The world this week--Politics
Bola Tinubu, the candidate of the ruling All Progressives Congress, won Nigeria’s presidential election.
International observers said that the vote “fell well short of Nigerian citizens’ legitimate and reasonable expectations” after polling stations opened late or did not open at all, and an electronic system for transmitting results did not work.
France is to reduce its military presence in Africa, taking a back seat to forces from host countries, which will co-administer bases.
Emmanuel Macron, France’s president, announced the policy ahead of a trip to Gabon, Angola and the two Congos.
America has supplied 61 tonnes of arms and ammunition to Somalia, stepping up its support for government forces fighting al-Shabab, a jihadist group associated with al-Qaeda.
Meanwhile, local tribes in Somalia are fighting the armed forces of Somaliland, a breakaway region.
The Financial Action Task Force, an international watchdog, placed South Africa on its grey list of countries that are failing to prevent money-laundering and the financing of terrorist groups.
The listing makes it more expensive for South African banks and companies to do business abroad.
Ivory Coast and Guinea dispatched aircraft to bring home hundreds of their citizens from Tunisia after the president, Kais Saied, accused them and other migrants from sub-Saharan Africa of bringing crime to the country, and of being part of a conspiracy to change Tunisia’s demography.
The International Atomic Energy Agency found uranium enriched to 84% purity, which is almost weapons-grade, at Iran’s nuclear site at Fordow.
Iran claimed that “unintended fluctuations” in enrichment levels may be to blame.
A senior Pentagon official said that the time Iran would need to make one bomb’s worth of highly enriched uranium had gone from about 12 months to around 12 days.

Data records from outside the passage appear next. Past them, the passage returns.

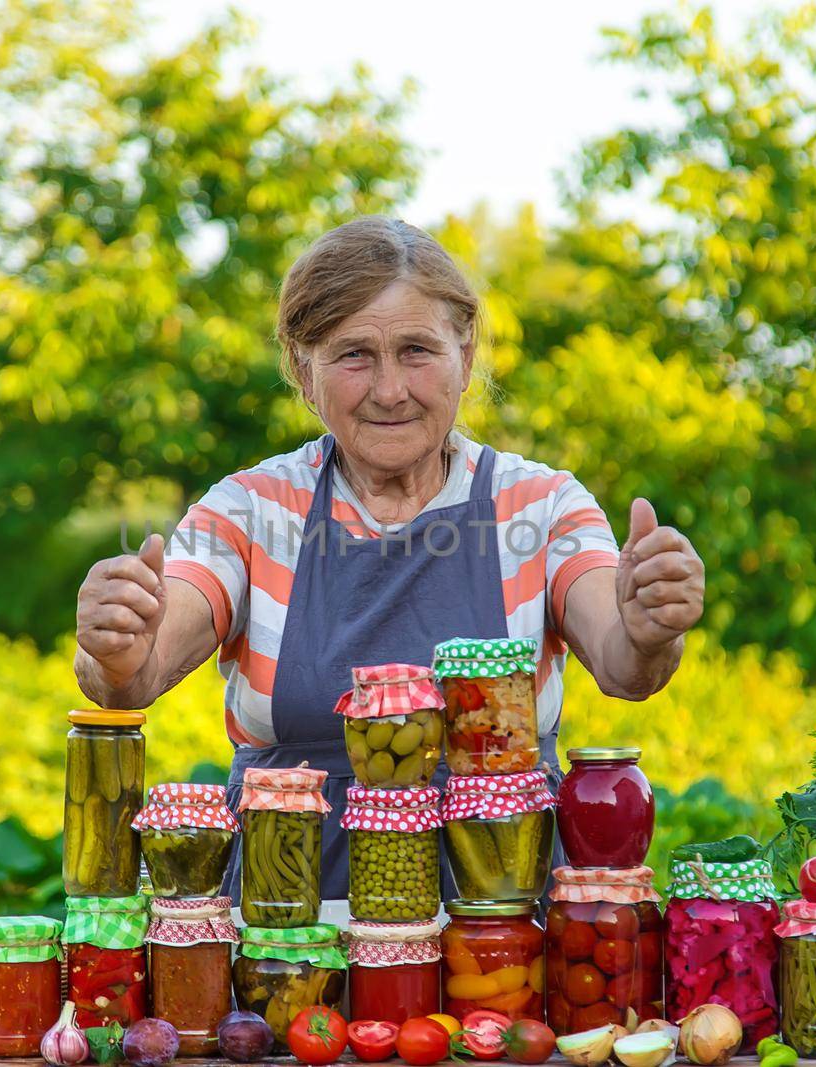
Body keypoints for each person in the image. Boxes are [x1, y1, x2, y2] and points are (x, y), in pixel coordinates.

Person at [74, 215, 705, 899]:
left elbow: (623, 663)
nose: (389, 389)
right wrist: (118, 645)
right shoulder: (251, 510)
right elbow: (137, 670)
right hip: (289, 937)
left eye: (416, 350)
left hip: (502, 934)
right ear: (304, 373)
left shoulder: (541, 506)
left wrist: (649, 627)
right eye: (353, 356)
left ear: (464, 357)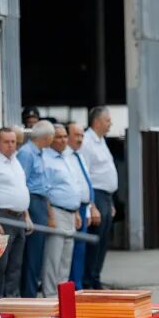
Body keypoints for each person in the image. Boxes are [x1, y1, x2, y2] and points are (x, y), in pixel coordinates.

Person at [0, 127, 32, 298]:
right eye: (7, 142)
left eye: (13, 142)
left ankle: (12, 300)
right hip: (3, 217)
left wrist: (27, 216)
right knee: (0, 265)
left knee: (16, 264)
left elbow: (20, 189)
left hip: (18, 217)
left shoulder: (15, 160)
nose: (11, 145)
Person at [41, 124, 81, 297]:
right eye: (59, 137)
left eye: (65, 136)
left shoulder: (66, 157)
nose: (63, 140)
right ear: (50, 139)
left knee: (66, 259)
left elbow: (72, 187)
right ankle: (50, 296)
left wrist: (77, 211)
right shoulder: (45, 158)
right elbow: (45, 191)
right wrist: (50, 215)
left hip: (71, 212)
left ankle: (62, 298)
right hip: (56, 212)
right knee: (53, 258)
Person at [80, 106, 118, 289]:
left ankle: (95, 278)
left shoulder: (101, 140)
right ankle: (88, 281)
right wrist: (91, 205)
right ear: (96, 122)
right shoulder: (87, 141)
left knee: (103, 241)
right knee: (95, 241)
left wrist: (110, 201)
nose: (110, 124)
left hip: (106, 196)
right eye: (107, 120)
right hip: (96, 195)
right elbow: (85, 174)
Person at [17, 120, 55, 297]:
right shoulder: (27, 153)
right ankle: (29, 294)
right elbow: (21, 181)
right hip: (31, 202)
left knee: (37, 251)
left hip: (40, 201)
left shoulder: (39, 153)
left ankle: (31, 292)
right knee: (32, 252)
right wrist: (26, 212)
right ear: (47, 137)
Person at [65, 122, 93, 289]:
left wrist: (89, 208)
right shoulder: (65, 156)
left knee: (81, 250)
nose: (80, 139)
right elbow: (72, 186)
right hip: (73, 208)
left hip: (83, 208)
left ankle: (79, 285)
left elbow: (86, 183)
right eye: (76, 135)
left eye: (82, 135)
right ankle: (73, 286)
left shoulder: (79, 155)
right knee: (71, 251)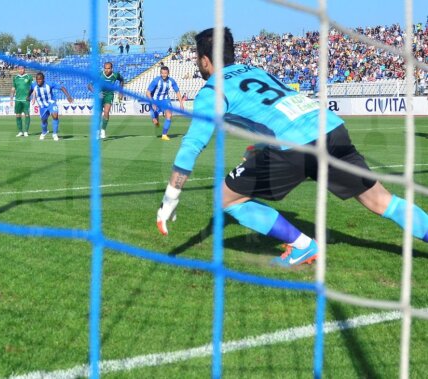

Israeli settlers attacked the Palestinian town of Hawara in the West Bank after two settlers were shot dead by a Palestinian gunman.
An American-Israeli was later shot and killed near the city of Jericho.
Israeli and Palestinian security delegations met in Jordan to try to stop the unrest before Ramadan begins in March.
Nayib Bukele, the president of El Salvador, opened a Centre for the Confinement of Terrorism, holding up to 40,000 inmates.
The opening came a year after Mr Bukele introduced a state of emergency to deal with a spate of gang violence.
Now 2% of Salvadorean adults are behind bars.